In 1873 the city of Budapest was formally created. It is often assumed that the city was formed by combining Buda and Pest. That assumption is only two-thirds correct because there was also a third city added, Obuda. The name basically means Old Buda and consisted of the area north of Buda along the Danube’s western riverbank. Obuda as an independent city may now be all but forgotten, but it has a much longer history than either Buda or Pest. It was the site of the first urban development of an area that would eventually make up a part of Budapest. Known as Aquincum, this Roman city had a population of 40,000 people at its height between the 2nd and 4th century AD. To put that figure into perspective consider that Budapest did not attain that number of inhabitants until the 19th century. In other words it took over 1,500 years for another city in the exact same area to grow as large as its ancient predecessor. The urban recovery can be measure by millennia rather than centuries. This fact illustrates how long it took East-Central Europe to recover from the fall of the Roman Empire.
At the “Limes” – Roman Pannonia
In the first century AD the Romans conquered the Celtic tribes living throughout what is today western Hungary. They followed this conquest by erecting a major military post along the Danube at what was the northeastern boundary of the province of Pannonia (it would later be split into the administrative units of Pannonia Superior and Inferior). Aquincum developed as a major city on the empire’s fringes. It was a place of great strategic importance, acting as a stronghold and marshalling ground for imperial forces preparing to strike the Barbarian tribes located just to the north. This made it a quintessential frontier outpost, but not by any means was it a backwater. Because of its strategic location Aquincum demanded the attention of the Roman political and military elites. This can be seen by the fact that numerous emperors starting with Domitian in 86 AD up through Valentinian I in 374 AD visited the city.
Numerous military campaigns were prosecuted out of Aquincum. The city played host to multiple Roman legions because it was always close to the “limes” or limit of the empire. The Danube was also a formidable obstacle that helped protect the Roman frontier, but the legions were just as vital in maintaining peace.

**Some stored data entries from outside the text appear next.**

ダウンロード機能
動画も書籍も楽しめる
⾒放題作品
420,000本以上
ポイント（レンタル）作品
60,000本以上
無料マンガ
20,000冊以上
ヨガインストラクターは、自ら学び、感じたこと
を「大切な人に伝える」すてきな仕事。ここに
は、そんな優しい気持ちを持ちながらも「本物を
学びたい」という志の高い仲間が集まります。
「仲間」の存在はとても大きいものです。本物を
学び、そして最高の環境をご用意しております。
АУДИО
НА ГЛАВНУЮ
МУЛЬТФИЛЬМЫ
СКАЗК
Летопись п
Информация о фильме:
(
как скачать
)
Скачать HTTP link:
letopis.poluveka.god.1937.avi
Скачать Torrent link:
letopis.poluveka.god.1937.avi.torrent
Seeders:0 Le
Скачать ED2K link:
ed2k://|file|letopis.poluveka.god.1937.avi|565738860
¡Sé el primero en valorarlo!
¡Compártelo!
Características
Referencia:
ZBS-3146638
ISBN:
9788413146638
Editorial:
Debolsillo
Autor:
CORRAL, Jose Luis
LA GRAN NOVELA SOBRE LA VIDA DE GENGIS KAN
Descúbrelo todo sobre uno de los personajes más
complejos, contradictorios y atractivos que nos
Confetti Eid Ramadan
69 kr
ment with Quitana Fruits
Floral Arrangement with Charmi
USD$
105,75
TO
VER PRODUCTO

These natural and human barriers helped keep the Germanic tribes to the north and east at a safe distance for several centuries. The legions stationed at Aquincum also led to economic benefits for the area. Their presence spurred commerce. Outside the military quarters, Aquincum expanded as a large civilian population settled nearby to take care of supplies, food and other necessities for the soldiers. The relationship was mutually beneficial for both sides and led to a thriving trade in the imperial hinterland. The military gave a huge boost to the local economy. The numerous ruins of Aquincum which can still be seen today bear testament to the level of development the city attained.

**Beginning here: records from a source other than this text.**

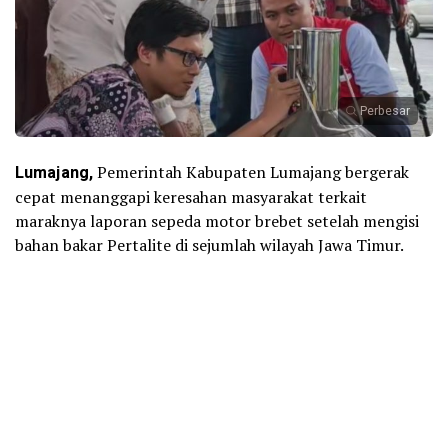
Perbesar
Lumajang,
Pemerintah Kabupaten Lumajang bergerak
cepat menanggapi keresahan masyarakat terkait
maraknya laporan sepeda motor brebet setelah mengisi
bahan bakar Pertalite di sejumlah wilayah Jawa Timur.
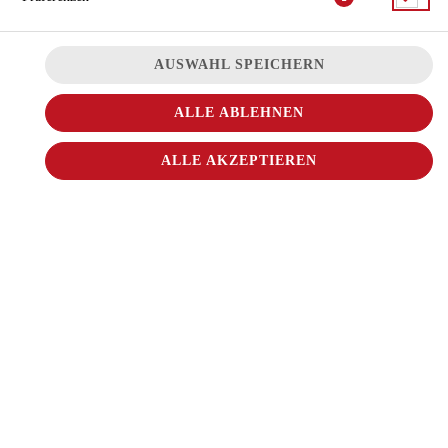
ARTIKELLISTE
AUSWAHL SPEICHERN
ALLE ABLEHNEN
ALLE AKZEPTIEREN
SOMMERSALAT
mit Hähnchenbrust, Tomaten, Paprika, Gurken, Salat der Saison
und Croûtons
16,00 € *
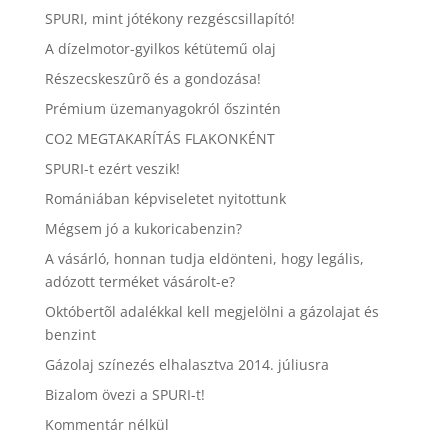
SPURI, mint jótékony rezgéscsillapító!
A dízelmotor-gyilkos kétütemű olaj
Részecskeszûrõ és a gondozása!
Prémium üzemanyagokról őszintén
CO2 MEGTAKARÍTÁS FLAKONKÉNT
SPURI-t ezért veszik!
Romániában képviseletet nyitottunk
Mégsem jó a kukoricabenzin?
A vásárló, honnan tudja eldönteni, hogy legális,
adózott terméket vásárolt-e?
Októbertõl adalékkal kell megjelölni a gázolajat és
benzint
Gázolaj színezés elhalasztva 2014. júliusra
Bizalom övezi a SPURI-t!
Kommentár nélkül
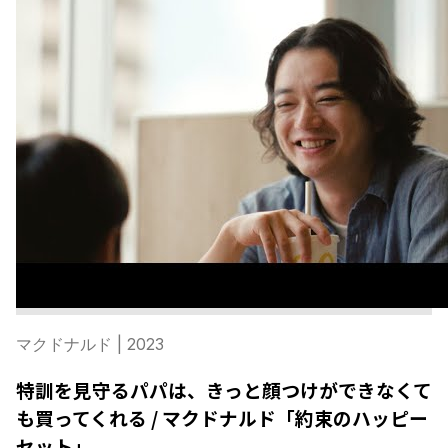
マクドナルド
| 2023
特訓を見守るパパは、きっと顔つけができなくて
も買ってくれる / マクドナルド「約束のハッピー
セット」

The Importance of a Frontier In Roman History
It is a shame that most visitors to Budapest are unaware of the city’s Roman legacy and thus do not make the short trip north of Buda to see what is left of Aquincum. The remnants of the ancient city can be scattered throughout the 3rd district which constitutes much of what was once Obuda. The ruins are not on the main tourist trail. Truth be told, visitors do not come to Budapest seeking its Roman history. Most westerners generally equate the Ancient Roman legacy in Europe with one of the following: Italy, Gaul (modern France) or Hadrian’s Wall in northern England (much further on the frontier than Pannonia). The Roman Empire’s presence in Pannonia was just as important. Like so many of the Empire’s frontier areas this was where it expanded to its furthest extent, fell into chaos and then collapsed, eventually bringing the rest of the Empire down with it. The Empire that existed in what is today Italy, France and Britain would not have lasted nearly so long if not for places such as Aquincum where the barbarian tribes were held back hundreds of kilometers from the empire’s core areas. That is why at one point the Romans saw fit to station four of their twenty-five legions in Aquincum. When the barbarians finally did break through in the late 4th and early 5th centuries it was just a matter of time until Rome fell.

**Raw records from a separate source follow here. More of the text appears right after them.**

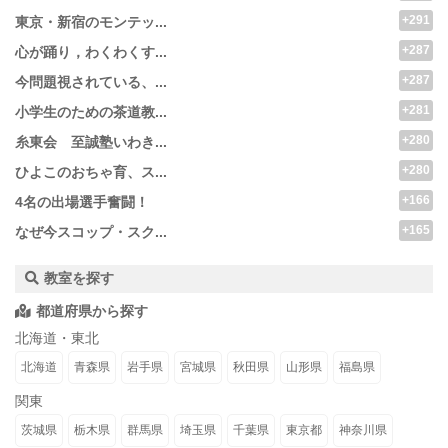
+291
東京・新宿のモンテッ...
+287
心が踊り，わくわくす...
+287
今問題視されている、...
+281
小学生のための茶道教...
+280
糸東会 至誠塾いわき...
+280
ひよこのおちゃ育、ス...
+166
4名の出場選手奮闘！
+165
なぜ今スコップ・スク...
教室を探す
都道府県から探す
北海道・東北
北海道
青森県
岩手県
宮城県
秋田県
山形県
福島県
関東
茨城県
栃木県
群馬県
埼玉県
千葉県
東京都
神奈川県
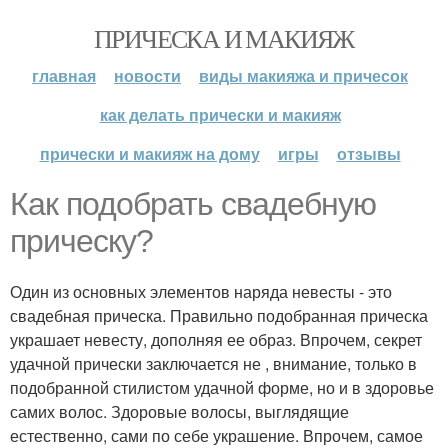
ПРИЧЕСКА И МАКИЯЖ
главная
новости
виды макияжа и причесок
как делать прически и макияж
прически и макияж на дому
игры
отзывы
Как подобрать свадебную
прическу?
Один из основных элементов наряда невесты - это
свадебная прическа. Правильно подобранная прическа
украшает невесту, дополняя ее образ. Впрочем, секрет
удачной прически заключается не , внимание, только в
подобранной стилистом удачной форме, но и в здоровье
самих волос. Здоровые волосы, выглядящие
естественно, сами по себе украшение. Впрочем, самое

Discerning Patterns: Ruins & Empires
The ruins at Aquincum do not elicit jaw dropping impressions. There are lots of broken pillars and random, yet sizable pieces of concrete. It takes a healthy imagination to envision what the city must have really looked like. Fortunately Aquincum has a very well done museum with new exhibits. There is also a viewing scope that overlooks the ruins. A look into the apparatus is not at the actual ruins. Instead, the scope shows a fascinating depiction of how the city might have looked 1,800 years ago. Here is a window into the deep past, a fleeting glimpse.
Without the aid of that scope, the most striking aspect is how far removed the ruins look from what we now call civilization. This is the past only partially recovered, a vague, historic netherworld. The maze of foundations, an odd, cracked column standing among them brings to mind an inescapable question: Is this where the path of empire leads, to this mosaic of ruin? Aquincum offers an opportunity to ponder the prosperity, wealth and power of Rome. It also serves as reminder of the path all empires eventually take, decline, dissolution and ruin.